[Stored data entries]
Start of Block

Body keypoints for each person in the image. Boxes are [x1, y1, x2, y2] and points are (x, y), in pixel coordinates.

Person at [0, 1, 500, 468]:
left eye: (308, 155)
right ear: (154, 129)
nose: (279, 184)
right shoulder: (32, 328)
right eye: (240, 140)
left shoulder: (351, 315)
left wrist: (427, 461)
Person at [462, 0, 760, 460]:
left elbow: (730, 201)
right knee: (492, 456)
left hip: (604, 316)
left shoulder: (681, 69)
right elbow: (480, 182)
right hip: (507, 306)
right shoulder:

End of Block

• Task goal: Every line from the one containing "right shoulder: (32, 328)" through the last line of the entries above must be output exactly. Leave the rest out.

• Result:
right shoulder: (32, 328)
right eye: (240, 140)
left shoulder: (351, 315)
left wrist: (427, 461)
Person at [462, 0, 760, 460]:
left elbow: (730, 201)
right knee: (492, 456)
left hip: (604, 316)
left shoulder: (681, 69)
right elbow: (480, 182)
right hip: (507, 306)
right shoulder:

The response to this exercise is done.